* **Dataset entries**
-------------------------

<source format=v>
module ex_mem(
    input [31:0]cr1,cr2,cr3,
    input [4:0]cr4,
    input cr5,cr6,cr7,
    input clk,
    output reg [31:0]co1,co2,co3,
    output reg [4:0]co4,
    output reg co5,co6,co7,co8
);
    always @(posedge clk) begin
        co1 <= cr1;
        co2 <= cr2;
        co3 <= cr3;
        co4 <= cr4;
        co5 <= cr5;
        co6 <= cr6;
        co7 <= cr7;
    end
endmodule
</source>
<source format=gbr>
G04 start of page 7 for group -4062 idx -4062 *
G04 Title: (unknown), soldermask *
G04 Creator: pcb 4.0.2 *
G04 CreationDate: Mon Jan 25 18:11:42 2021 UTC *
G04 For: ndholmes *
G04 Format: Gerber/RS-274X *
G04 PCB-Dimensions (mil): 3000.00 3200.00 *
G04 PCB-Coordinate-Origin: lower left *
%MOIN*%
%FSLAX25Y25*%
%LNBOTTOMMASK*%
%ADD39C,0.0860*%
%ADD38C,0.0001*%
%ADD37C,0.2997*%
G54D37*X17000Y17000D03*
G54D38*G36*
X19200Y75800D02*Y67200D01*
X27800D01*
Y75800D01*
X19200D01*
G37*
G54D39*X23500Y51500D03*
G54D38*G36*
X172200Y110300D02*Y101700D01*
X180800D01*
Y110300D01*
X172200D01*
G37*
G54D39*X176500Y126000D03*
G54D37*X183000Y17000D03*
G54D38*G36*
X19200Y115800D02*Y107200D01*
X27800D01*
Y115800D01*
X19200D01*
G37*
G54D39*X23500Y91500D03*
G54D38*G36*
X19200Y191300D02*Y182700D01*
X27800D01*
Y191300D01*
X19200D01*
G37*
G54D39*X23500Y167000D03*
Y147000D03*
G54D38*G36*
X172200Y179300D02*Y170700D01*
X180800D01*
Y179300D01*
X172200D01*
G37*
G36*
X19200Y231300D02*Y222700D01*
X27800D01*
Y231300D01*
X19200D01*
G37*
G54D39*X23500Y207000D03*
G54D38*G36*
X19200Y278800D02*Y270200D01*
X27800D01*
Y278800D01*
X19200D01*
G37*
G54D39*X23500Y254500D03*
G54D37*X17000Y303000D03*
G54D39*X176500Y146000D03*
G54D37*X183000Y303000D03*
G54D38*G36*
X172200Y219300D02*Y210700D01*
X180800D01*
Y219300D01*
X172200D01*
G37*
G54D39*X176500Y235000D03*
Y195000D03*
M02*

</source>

-------------------------

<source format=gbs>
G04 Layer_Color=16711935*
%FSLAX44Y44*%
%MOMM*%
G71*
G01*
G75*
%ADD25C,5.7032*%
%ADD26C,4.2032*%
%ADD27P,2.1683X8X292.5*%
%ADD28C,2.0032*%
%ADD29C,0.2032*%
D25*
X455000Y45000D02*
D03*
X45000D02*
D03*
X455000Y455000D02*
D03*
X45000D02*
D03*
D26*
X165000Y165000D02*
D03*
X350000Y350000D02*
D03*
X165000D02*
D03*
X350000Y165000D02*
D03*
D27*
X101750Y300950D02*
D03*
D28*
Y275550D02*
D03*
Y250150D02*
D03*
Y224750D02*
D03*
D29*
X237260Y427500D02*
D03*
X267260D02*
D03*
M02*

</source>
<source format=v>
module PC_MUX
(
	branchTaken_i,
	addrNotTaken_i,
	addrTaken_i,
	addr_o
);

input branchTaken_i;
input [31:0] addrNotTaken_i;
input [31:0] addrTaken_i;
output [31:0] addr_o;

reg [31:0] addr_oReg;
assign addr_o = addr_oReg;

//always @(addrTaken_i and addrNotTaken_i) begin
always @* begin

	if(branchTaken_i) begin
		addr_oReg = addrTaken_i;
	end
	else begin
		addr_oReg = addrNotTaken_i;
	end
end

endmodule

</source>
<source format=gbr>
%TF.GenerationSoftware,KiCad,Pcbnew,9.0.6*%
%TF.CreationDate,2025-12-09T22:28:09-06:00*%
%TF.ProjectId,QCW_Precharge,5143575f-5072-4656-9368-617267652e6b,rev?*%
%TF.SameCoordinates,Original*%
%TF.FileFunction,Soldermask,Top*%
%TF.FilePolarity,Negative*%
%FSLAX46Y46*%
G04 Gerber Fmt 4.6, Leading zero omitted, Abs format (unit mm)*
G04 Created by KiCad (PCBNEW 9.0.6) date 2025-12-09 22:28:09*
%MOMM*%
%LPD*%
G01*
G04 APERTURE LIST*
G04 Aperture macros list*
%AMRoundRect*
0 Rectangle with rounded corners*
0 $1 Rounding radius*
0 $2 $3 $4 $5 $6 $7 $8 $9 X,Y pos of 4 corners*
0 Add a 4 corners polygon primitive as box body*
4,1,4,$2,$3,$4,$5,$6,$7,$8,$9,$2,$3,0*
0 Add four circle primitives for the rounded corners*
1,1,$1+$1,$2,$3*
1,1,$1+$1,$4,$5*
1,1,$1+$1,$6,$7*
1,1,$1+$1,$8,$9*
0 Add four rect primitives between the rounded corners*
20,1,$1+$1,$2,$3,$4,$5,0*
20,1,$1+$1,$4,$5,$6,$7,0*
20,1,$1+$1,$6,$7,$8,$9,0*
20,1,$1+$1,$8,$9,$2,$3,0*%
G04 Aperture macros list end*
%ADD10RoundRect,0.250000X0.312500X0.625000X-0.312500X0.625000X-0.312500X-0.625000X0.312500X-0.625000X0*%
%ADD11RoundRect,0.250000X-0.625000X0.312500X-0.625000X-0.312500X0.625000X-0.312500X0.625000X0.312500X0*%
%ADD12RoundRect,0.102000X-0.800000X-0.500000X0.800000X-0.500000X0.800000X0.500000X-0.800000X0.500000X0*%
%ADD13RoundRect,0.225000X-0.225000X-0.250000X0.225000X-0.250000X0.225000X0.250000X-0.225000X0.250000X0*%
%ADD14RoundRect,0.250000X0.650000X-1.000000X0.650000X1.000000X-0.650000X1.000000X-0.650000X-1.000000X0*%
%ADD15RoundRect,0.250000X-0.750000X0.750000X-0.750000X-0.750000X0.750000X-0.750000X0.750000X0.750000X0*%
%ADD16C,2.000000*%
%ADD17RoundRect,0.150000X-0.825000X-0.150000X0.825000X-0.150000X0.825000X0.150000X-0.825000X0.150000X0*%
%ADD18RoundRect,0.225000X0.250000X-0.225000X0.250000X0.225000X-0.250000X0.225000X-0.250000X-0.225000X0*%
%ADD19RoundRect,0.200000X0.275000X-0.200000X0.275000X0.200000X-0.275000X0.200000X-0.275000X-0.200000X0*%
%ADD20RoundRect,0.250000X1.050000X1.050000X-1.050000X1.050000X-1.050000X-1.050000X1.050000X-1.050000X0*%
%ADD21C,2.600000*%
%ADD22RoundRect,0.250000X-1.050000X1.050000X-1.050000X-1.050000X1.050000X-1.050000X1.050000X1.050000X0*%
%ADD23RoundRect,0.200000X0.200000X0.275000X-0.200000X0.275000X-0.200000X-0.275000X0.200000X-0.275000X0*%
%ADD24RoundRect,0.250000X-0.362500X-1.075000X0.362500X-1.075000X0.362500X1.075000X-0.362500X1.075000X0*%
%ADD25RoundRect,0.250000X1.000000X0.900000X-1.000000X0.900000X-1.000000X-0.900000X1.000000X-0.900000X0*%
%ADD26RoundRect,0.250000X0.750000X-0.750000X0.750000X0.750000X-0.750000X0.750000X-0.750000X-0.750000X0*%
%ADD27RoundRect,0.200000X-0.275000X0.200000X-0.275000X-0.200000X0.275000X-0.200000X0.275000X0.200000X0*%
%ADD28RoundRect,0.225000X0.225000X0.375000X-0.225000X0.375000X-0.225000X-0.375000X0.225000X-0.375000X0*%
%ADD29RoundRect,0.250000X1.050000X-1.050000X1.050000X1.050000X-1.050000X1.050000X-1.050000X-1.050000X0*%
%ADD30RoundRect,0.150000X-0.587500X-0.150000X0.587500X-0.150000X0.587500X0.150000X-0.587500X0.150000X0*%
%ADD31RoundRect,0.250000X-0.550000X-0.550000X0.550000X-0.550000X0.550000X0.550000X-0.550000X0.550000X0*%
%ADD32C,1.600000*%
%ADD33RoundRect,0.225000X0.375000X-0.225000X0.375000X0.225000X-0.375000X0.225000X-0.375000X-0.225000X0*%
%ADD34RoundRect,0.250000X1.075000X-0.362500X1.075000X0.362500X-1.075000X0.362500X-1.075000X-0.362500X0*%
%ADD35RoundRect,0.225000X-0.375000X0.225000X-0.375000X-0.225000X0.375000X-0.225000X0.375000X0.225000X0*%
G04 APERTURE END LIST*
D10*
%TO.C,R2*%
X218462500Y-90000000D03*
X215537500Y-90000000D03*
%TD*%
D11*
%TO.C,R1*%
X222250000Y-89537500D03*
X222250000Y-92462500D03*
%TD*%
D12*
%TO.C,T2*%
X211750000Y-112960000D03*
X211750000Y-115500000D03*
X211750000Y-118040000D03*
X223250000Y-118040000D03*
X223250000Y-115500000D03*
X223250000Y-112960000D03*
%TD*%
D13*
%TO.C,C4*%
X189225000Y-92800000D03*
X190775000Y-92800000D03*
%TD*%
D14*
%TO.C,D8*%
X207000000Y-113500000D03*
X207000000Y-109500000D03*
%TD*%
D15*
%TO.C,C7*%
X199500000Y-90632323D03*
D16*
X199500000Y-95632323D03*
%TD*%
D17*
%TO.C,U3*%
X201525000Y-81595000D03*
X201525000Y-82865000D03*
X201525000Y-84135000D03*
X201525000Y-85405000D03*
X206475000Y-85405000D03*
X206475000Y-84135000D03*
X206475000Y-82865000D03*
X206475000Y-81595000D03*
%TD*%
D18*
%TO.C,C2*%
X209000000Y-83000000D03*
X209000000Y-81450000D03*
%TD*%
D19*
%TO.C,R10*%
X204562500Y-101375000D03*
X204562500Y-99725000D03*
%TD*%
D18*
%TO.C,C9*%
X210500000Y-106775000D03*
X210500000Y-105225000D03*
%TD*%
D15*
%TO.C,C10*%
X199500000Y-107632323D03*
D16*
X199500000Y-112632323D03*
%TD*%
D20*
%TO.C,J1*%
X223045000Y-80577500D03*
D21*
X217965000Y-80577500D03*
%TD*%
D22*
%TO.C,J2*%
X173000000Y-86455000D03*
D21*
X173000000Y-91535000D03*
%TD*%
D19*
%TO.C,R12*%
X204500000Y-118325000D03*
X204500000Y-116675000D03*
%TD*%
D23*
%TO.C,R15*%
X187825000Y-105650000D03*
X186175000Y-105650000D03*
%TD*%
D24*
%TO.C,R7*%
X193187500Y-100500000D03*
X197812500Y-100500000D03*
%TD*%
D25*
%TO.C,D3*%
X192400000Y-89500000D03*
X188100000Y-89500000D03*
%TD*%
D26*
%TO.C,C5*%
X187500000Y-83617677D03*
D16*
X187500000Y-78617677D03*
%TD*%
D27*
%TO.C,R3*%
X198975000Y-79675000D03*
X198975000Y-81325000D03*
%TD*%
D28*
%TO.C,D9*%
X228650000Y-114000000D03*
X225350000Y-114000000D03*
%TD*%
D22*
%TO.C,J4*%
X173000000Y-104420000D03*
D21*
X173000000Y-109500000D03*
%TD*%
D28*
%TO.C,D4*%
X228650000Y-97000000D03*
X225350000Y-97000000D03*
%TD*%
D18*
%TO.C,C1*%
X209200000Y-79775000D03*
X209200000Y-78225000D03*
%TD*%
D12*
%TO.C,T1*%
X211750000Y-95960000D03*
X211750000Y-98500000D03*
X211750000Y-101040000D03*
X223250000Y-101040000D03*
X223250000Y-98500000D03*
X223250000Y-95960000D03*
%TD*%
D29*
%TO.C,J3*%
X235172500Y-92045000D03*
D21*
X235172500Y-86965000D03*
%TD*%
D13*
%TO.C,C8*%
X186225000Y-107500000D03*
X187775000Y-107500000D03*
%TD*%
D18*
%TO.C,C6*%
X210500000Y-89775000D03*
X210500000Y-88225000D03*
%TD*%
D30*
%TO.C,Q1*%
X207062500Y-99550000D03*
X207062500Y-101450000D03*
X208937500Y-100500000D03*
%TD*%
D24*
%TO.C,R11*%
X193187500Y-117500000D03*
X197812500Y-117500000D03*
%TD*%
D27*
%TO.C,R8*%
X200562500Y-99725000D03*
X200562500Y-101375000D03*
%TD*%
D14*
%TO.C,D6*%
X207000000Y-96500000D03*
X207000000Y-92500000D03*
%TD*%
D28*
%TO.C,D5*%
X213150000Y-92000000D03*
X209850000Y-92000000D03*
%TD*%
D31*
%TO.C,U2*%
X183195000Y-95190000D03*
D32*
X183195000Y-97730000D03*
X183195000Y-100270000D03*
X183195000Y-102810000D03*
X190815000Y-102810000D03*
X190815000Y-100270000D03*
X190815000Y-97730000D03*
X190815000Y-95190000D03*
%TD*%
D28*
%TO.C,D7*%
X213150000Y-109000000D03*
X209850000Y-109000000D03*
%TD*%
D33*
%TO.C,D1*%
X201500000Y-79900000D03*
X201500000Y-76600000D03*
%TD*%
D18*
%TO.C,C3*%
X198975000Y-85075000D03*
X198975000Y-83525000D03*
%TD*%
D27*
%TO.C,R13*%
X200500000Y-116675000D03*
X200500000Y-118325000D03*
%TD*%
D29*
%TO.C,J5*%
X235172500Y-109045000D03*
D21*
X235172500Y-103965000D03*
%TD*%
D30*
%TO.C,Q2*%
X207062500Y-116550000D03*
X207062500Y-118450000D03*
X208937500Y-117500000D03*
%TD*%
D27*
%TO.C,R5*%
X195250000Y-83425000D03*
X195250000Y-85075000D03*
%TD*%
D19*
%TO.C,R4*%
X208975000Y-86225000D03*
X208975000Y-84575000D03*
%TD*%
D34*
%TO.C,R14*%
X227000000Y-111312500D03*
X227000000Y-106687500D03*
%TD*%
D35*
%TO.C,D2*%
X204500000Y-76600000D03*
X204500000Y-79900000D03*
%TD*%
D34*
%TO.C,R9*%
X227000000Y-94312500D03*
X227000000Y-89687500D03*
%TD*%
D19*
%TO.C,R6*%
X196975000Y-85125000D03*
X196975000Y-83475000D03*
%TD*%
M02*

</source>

-------------------------

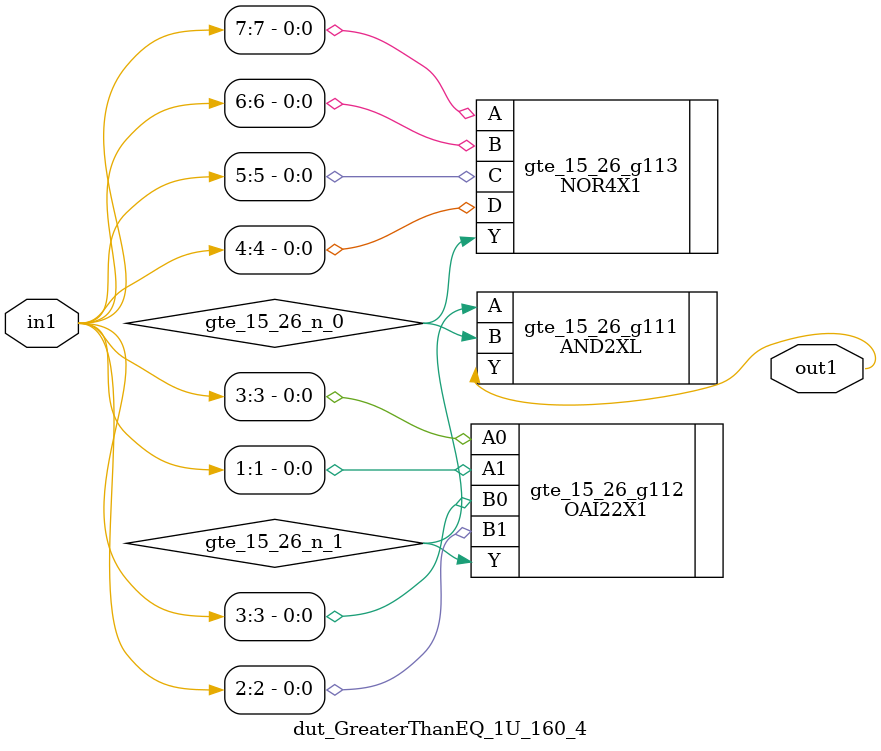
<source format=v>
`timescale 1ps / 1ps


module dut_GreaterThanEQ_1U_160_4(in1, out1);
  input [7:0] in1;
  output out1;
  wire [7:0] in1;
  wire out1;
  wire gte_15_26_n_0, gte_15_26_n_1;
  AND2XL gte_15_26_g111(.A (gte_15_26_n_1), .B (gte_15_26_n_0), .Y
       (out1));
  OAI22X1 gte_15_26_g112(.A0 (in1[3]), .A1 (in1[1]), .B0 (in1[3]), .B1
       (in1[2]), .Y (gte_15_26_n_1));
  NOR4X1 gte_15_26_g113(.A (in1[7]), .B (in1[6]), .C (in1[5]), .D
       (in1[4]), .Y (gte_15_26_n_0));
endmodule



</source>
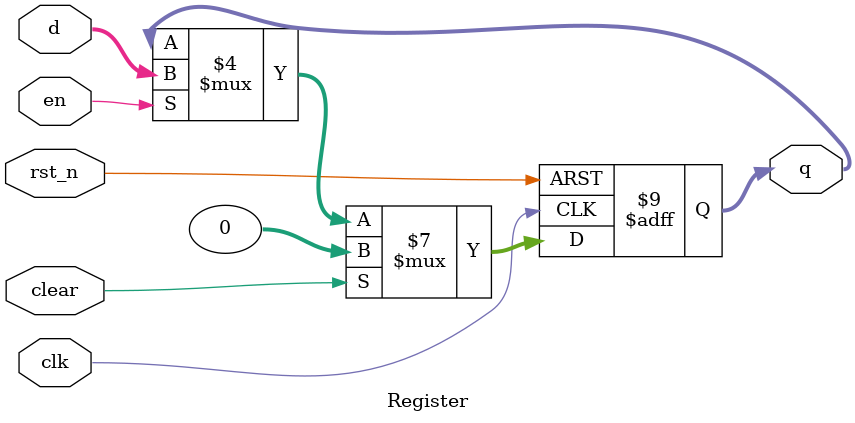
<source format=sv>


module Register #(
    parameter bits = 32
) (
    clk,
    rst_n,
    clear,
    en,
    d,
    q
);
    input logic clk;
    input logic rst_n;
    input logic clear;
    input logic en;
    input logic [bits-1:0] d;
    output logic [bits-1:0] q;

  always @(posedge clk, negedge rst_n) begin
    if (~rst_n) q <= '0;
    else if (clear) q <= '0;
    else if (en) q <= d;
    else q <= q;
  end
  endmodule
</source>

-------------------------

Count the lines in the material above where the string "KiCad" appears, then state only that count.

* **Answer box**
2